The response network always verifies information firsthand before publicizing it. But they can’t stop people from posting unverified information about immigration enforcement activity on social media, where thousands of people — sometimes celebrities with huge followings — reshare it with the best of intentions.

But those false retweets make people feel trapped in their homes. A bad share can cause local businesses to lose income. One fake report from a few months ago involved a hospital in Boyle Heights, which could have scared patients away from receiving essential medical care, Camacho said.

We need a revolution of critical information consumption. Erewhon, Whole Foods and other healthy food trends are popular and profitable now in part because years ago, scholars and writers sounded compelling warnings about obesity, heart disease and cancer. We face an information crisis with consequences that are much less visible but just as dangerous.

You can even find some of those consequences on the shelves at Erewhon, where they stock various remedies for “adrenal fatigue,” a condition for which there is currently no scientific basis.

Newspapers aren’t perfect — no publication ever is — and we are a commercial information product as well with our own issues.

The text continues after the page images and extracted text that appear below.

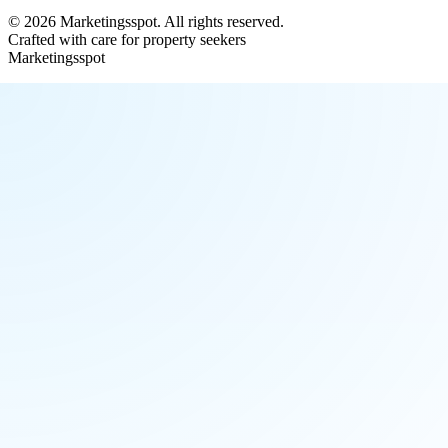
©
2026
Marketingsspot
. All rights reserved.
Crafted with care for property seekers
Marketingsspot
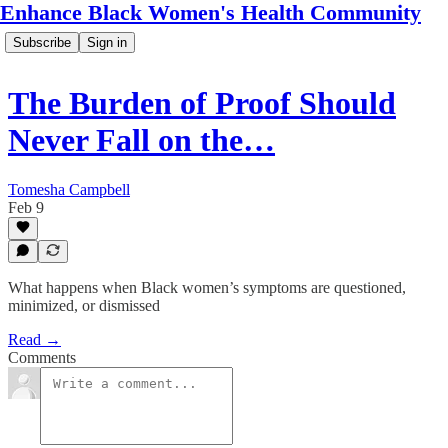
Enhance Black Women's Health Community
Subscribe
Sign in
The Burden of Proof Should
Never Fall on the…
Tomesha Campbell
Feb 9
What happens when Black women’s symptoms are questioned,
minimized, or dismissed
Read →
Comments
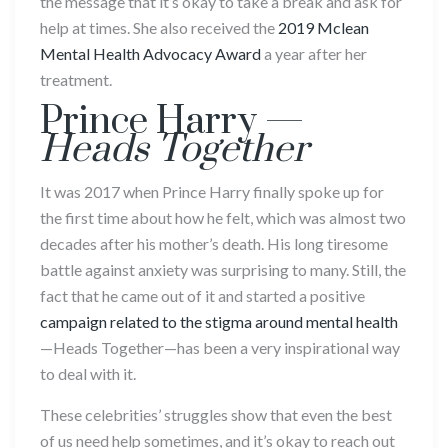
the message that it’s okay to take a break and ask for
help at times. She also received the
2019 Mclean
Mental Health Advocacy Award
a year after her
treatment.
Prince Harry —
Heads Together
It was 2017 when Prince Harry finally spoke up for
the first time about how he felt, which was almost two
decades after his mother’s death. His long tiresome
battle against anxiety was surprising to many. Still, the
fact that he came out of it and started a positive
campaign related to the stigma around mental health
—Heads Together—has been a very inspirational way
to deal with it.
These celebrities’ struggles show that even the best
of us need help sometimes, and it’s okay to reach out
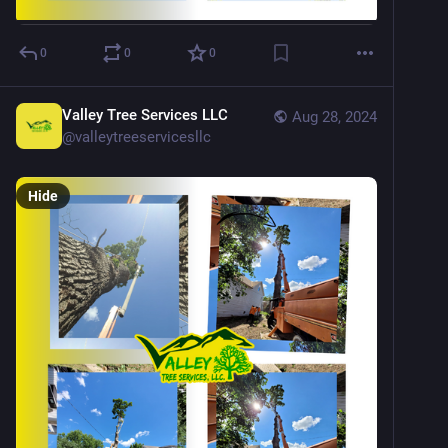
0
0
0
Valley Tree Services LLC
Aug 28, 2024
@
valleytreeservicesllc
Hide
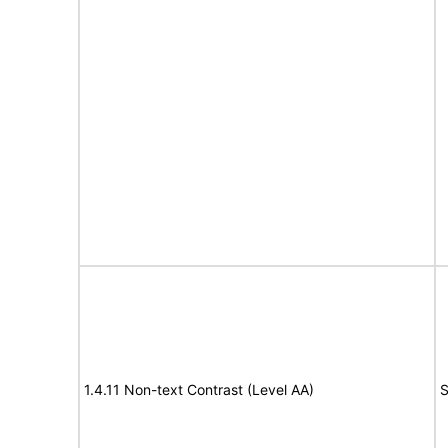
1.4.11 Non-text Contrast (Level AA)
S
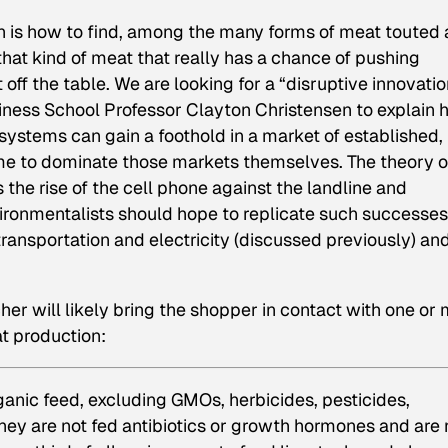
on is how to find, among the many forms of meat touted 
that kind of meat that really has a chance of pushing
ff the table. We are looking for a “disruptive innovatio
iness School Professor Clayton Christensen to explain
systems can gain a foothold in a market of established,
ome to dominate those markets themselves. The theory o
 the rise of the cell phone against the landline and
ronmentalists should hope to replicate such successes
ransportation and electricity (discussed previously) and
her will likely bring the shopper in contact with one or
at production:
rganic feed, excluding GMOs, herbicides, pesticides,
 They are not fed antibiotics or growth hormones and are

But consider this: Our product is arguably just as organic, handmade and locally and ethically sourced as anything at Erewhon. If we write something false, we’ll correct it. If we cite information, we’ll give you the source. Our product is made by a newsroom full of smart, passionate and creative people arguing with one another and trying to do better.

I’m obviously biased, but for the price of just two to three Erewhon smoothies a year, I think it’s a steal.